[Lines excerpted from a collection]

"""

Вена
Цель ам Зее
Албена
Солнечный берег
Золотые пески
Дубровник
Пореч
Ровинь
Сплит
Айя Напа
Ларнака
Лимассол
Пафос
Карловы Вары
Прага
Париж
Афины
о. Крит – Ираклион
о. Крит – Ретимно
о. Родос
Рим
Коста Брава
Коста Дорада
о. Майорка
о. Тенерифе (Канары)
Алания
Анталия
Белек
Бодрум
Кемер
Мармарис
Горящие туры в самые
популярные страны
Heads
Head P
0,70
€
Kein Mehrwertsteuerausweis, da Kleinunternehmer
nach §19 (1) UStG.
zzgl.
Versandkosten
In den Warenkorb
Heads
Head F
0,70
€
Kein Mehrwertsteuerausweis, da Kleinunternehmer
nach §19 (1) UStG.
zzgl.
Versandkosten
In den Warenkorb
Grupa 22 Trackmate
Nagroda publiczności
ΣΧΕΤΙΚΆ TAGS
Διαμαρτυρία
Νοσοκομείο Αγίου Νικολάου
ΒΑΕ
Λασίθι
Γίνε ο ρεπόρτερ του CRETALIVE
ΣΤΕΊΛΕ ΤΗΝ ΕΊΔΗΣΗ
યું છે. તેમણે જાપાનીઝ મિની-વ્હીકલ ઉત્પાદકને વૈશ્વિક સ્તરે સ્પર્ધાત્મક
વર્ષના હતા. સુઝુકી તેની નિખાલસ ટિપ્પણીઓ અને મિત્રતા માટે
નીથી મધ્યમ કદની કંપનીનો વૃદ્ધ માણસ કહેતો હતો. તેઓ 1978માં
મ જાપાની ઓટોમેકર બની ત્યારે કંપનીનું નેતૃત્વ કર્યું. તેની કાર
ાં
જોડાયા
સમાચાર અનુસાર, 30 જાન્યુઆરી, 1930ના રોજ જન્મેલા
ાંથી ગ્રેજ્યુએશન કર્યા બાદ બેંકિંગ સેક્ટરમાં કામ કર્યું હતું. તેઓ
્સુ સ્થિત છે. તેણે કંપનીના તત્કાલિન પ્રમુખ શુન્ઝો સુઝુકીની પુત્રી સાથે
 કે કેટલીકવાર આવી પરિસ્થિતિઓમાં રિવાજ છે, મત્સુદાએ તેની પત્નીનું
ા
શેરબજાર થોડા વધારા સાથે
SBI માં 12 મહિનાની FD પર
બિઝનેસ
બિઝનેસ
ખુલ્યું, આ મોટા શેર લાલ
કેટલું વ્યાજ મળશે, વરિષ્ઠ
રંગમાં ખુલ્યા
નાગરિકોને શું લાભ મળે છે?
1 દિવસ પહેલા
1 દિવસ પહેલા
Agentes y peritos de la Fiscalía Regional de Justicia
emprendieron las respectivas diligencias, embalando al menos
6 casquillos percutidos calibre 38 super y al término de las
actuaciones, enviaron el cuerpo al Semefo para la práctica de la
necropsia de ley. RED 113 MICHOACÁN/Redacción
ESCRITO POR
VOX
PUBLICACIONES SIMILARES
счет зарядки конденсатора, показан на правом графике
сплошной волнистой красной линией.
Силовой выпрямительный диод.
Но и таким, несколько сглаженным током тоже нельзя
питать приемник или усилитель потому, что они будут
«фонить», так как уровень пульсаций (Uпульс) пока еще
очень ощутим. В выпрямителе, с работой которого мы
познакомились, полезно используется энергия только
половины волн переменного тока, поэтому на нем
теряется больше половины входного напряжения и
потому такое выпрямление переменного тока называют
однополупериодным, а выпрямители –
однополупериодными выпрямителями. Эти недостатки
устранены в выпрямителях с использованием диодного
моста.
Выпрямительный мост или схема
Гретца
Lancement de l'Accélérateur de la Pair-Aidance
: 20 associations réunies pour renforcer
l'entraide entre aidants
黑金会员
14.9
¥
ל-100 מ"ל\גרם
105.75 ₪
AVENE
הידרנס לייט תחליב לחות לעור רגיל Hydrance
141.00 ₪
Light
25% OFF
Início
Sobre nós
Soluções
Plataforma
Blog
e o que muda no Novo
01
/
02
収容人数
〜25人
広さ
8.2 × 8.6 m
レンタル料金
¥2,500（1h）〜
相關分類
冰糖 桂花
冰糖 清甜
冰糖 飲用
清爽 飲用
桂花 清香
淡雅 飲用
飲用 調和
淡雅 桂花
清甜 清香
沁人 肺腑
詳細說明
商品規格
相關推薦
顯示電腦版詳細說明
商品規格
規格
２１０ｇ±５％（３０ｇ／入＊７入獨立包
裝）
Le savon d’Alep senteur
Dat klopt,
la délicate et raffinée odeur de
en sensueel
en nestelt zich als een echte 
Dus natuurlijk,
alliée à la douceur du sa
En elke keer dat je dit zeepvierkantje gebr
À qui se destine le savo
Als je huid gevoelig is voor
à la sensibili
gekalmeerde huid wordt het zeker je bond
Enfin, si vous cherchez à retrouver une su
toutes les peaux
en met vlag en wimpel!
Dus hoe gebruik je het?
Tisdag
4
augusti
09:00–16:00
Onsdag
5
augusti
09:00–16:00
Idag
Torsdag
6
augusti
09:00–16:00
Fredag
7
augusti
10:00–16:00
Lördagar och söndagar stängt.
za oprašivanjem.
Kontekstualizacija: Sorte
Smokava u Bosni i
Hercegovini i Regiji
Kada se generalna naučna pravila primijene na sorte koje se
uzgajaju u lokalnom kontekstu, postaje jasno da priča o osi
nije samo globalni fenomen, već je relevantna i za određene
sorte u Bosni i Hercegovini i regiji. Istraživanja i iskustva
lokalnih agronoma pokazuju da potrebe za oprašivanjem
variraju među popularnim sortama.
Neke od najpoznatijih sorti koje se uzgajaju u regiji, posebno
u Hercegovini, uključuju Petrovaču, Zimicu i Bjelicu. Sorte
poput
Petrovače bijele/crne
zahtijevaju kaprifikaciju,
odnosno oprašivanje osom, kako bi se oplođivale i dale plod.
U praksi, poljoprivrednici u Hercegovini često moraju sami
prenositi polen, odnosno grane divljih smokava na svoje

"""

(WORK TO BE COMPLETED) Quote the lines from the very first one through the line containing "Agentes y peritos", including both ends.

(YOUR SOLUTION)
Вена
Цель ам Зее
Албена
Солнечный берег
Золотые пески
Дубровник
Пореч
Ровинь
Сплит
Айя Напа
Ларнака
Лимассол
Пафос
Карловы Вары
Прага
Париж
Афины
о. Крит – Ираклион
о. Крит – Ретимно
о. Родос
Рим
Коста Брава
Коста Дорада
о. Майорка
о. Тенерифе (Канары)
Алания
Анталия
Белек
Бодрум
Кемер
Мармарис
Горящие туры в самые
популярные страны
Heads
Head P
0,70
€
Kein Mehrwertsteuerausweis, da Kleinunternehmer
nach §19 (1) UStG.
zzgl.
Versandkosten
In den Warenkorb
Heads
Head F
0,70
€
Kein Mehrwertsteuerausweis, da Kleinunternehmer
nach §19 (1) UStG.
zzgl.
Versandkosten
In den Warenkorb
Grupa 22 Trackmate
Nagroda publiczności
ΣΧΕΤΙΚΆ TAGS
Διαμαρτυρία
Νοσοκομείο Αγίου Νικολάου
ΒΑΕ
Λασίθι
Γίνε ο ρεπόρτερ του CRETALIVE
ΣΤΕΊΛΕ ΤΗΝ ΕΊΔΗΣΗ
યું છે. તેમણે જાપાનીઝ મિની-વ્હીકલ ઉત્પાદકને વૈશ્વિક સ્તરે સ્પર્ધાત્મક
વર્ષના હતા. સુઝુકી તેની નિખાલસ ટિપ્પણીઓ અને મિત્રતા માટે
નીથી મધ્યમ કદની કંપનીનો વૃદ્ધ માણસ કહેતો હતો. તેઓ 1978માં
મ જાપાની ઓટોમેકર બની ત્યારે કંપનીનું નેતૃત્વ કર્યું. તેની કાર
ાં
જોડાયા
સમાચાર અનુસાર, 30 જાન્યુઆરી, 1930ના રોજ જન્મેલા
ાંથી ગ્રેજ્યુએશન કર્યા બાદ બેંકિંગ સેક્ટરમાં કામ કર્યું હતું. તેઓ
્સુ સ્થિત છે. તેણે કંપનીના તત્કાલિન પ્રમુખ શુન્ઝો સુઝુકીની પુત્રી સાથે
 કે કેટલીકવાર આવી પરિસ્થિતિઓમાં રિવાજ છે, મત્સુદાએ તેની પત્નીનું
ા
શેરબજાર થોડા વધારા સાથે
SBI માં 12 મહિનાની FD પર
બિઝનેસ
બિઝનેસ
ખુલ્યું, આ મોટા શેર લાલ
કેટલું વ્યાજ મળશે, વરિષ્ઠ
રંગમાં ખુલ્યા
નાગરિકોને શું લાભ મળે છે?
1 દિવસ પહેલા
1 દિવસ પહેલા
Agentes y peritos de la Fiscalía Regional de Justicia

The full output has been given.